Esta é a segunda decisão desfavorável ao deputado no âmbito da Corte Eleitoral envolvendo o mesmo caso. Em dezembro do ano passado, o tribunal já havia mantido o entendimento da primeira instância, que determinou o pagamento de multa de R$ 10 mil à parlamentar, além da possibilidade de inelegibilidade por oito anos, conforme previsto na Lei da Ficha Limpa.

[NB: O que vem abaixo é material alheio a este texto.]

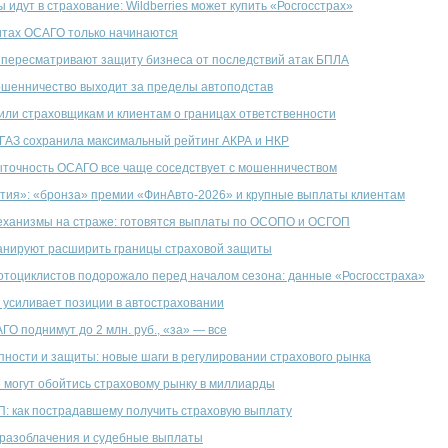
 идут в страхование: Wildberries может купить «Росгосстрах»
итах ОСАГО только начинаются
пересматривают защиту бизнеса от последствий атак БПЛА
шенничество выходит за пределы автоподстав
ли страховщикам и клиентам о границах ответственности
АЗ сохранила максимальный рейтинг АКРА и НКР
точность ОСАГО все чаще соседствует с мошенничеством
ия»: «бронза» премии «ФинАвто-2026» и крупные выплаты клиентам
еханизмы на страже: готовятся выплаты по ОСОПО и ОСГОП
анируют расширить границы страховой защиты
тоциклистов подорожало перед началом сезона: данные «Росгосстраха»
 усиливает позиции в автостраховании
ГО поднимут до 2 млн. руб., «за» — все
пности и защиты: новые шаги в регулировании страхового рынка
 могут обойтись страховому рынку в миллиарды
П: как пострадавшему получить страховую выплату
разоблачения и судебные выплаты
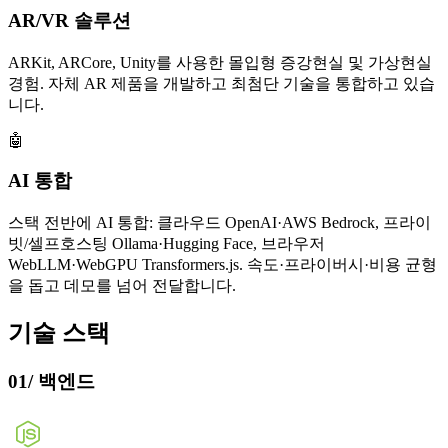
AR/VR 솔루션
ARKit, ARCore, Unity를 사용한 몰입형 증강현실 및 가상현실
경험. 자체 AR 제품을 개발하고 최첨단 기술을 통합하고 있습
니다.
🤖
AI 통합
스택 전반에 AI 통합: 클라우드 OpenAI·AWS Bedrock, 프라이
빗/셀프호스팅 Ollama·Hugging Face, 브라우저
WebLLM·WebGPU Transformers.js. 속도·프라이버시·비용 균형
을 돕고 데모를 넘어 전달합니다.
기술 스택
01
/
백엔드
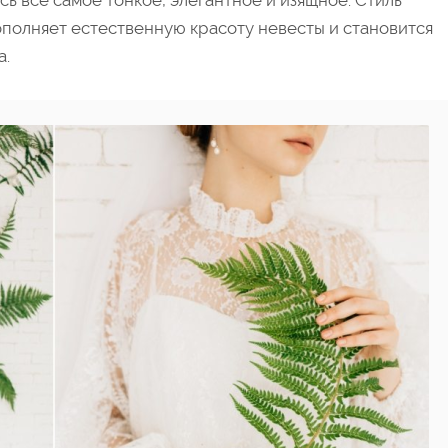
сь все самое тонкое, элегантное и изящное. Стиль
ополняет естественную красоту невесты и становится
а.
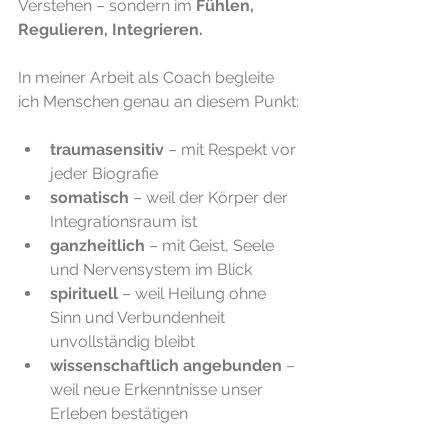
Verstehen – sondern im 
Fühlen, 
Regulieren, Integrieren.
In meiner Arbeit als Coach begleite 
ich Menschen genau an diesem Punkt:
traumasensitiv
 – mit Respekt vor 
jeder Biografie
somatisch
 – weil der Körper der 
Integrationsraum ist
ganzheitlich
 – mit Geist, Seele 
und Nervensystem im Blick
spirituell
 – weil Heilung ohne 
Sinn und Verbundenheit 
unvollständig bleibt
wissenschaftlich angebunden
 – 
weil neue Erkenntnisse unser 
Erleben bestätigen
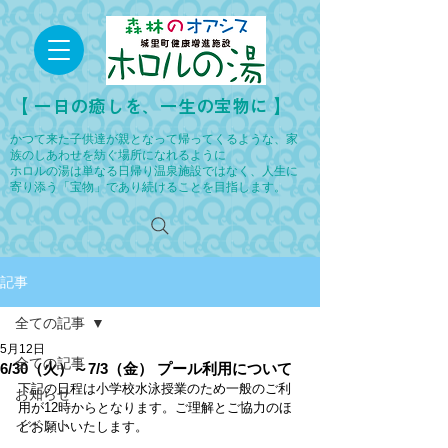
​【 一日の癒しを、一生の宝物に 】
かつて来た子供達が親となって帰ってくるような、家
族のしあわせを紡ぐ場所になれるように
ホロルの湯は単なる日帰り温泉施設ではなく、人生に
寄り添う「宝物」であり続けることを目指します。
記事
全ての記事
5月12日
全ての記事
6/30（火）～7/3（金） プール利用について
下記の日程は小学校水泳授業のため一般のご利
お知らせ
用が12時からとなります。ご理解とご協力のほ
イベント
どお願いいたします。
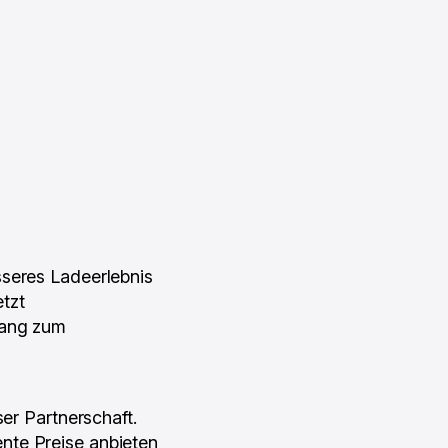
sseres Ladeerlebnis
tzt
gang zum
ser Partnerschaft.
nte Preise anbieten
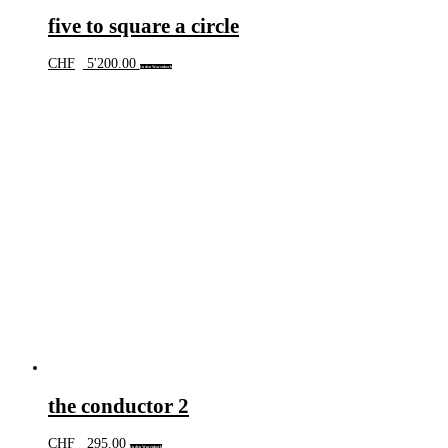
five to square a circle
CHF
5'200.00
In den Warenkorb
the conductor 2
CHF
295.00
In den Warenkorb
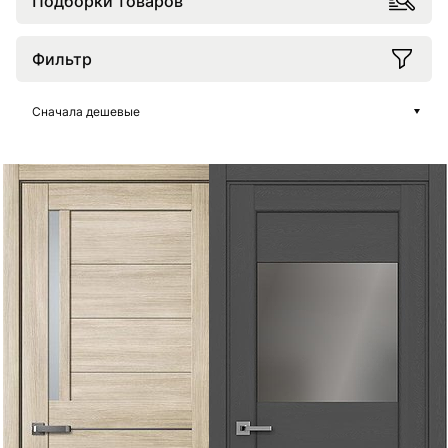
Подборки товаров
Фильтр
Сначала дешевые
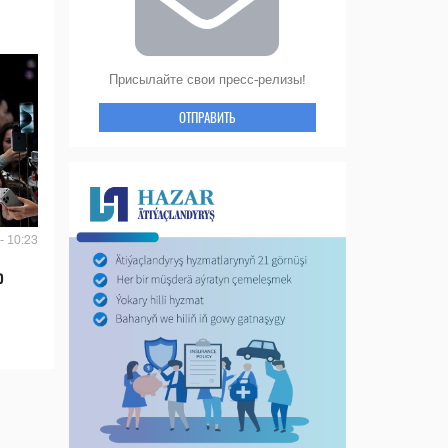
Присылайте свои пресс-релизы!
ОТПРАВИТЬ
- 10:23
ю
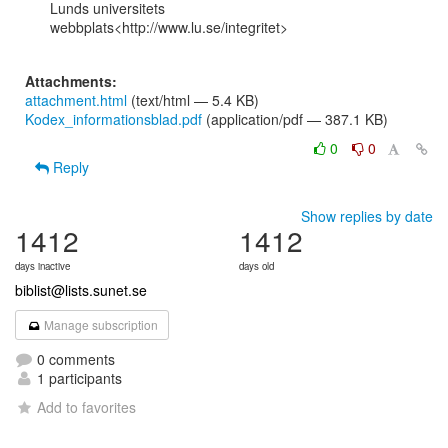
Lunds universitets

webbplats<http://www.lu.se/integritet>

Attachments:
attachment.html
(text/html — 5.4 KB)
Kodex_informationsblad.pdf
(application/pdf — 387.1 KB)
0
0
Reply
Show replies by date
1412
1412
days inactive
days old
biblist@lists.sunet.se
Manage subscription
0 comments
1 participants
Add to favorites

A condenação de Gilvan da Federal teve origem em março de 2025, em julgamento conduzido pela 52ª Zona Eleitoral de Vitória, após ação proposta pelo Ministério Público do Espírito Santo. O processo trata de um episódio ocorrido em 2021, quando ambos ainda exerciam mandato de vereador na capital capixaba.
De acordo com a ação, durante uma sessão na Câmara Municipal naquele ano, o deputado teria constrangido Camila Valadão ao utilizar expressões de menosprezo à condição de mulher, com o objetivo de dificultar ou impedir o exercício do mandato da parlamentar.
O caso foi relatado pela desembargadora Janete Vargas Simões, que já havia se manifestado anteriormente pela manutenção da condenação. Na ocasião, o juiz eleitoral Adriano Sant’Ana Pedra solicitou vista do processo e, ao apresentar voto em 9 de dezembro de 2025, acompanhou o entendimento da relatora.
Durante o julgamento, o juiz eleitoral Américo Bedê Freire Júnior apresentou divergência ao defender a aplicação de penalidade mais severa.
Segundo o TRE-ES, o voto da relatoria concedeu provimento parcial ao recurso ao substituir a pena privativa de liberdade por restritivas de direitos, conforme previsto na legislação, além de estabelecer a suspensão condicional da pena. As penalidades a serem aplicadas ainda serão definidas pela Justiça Eleitoral.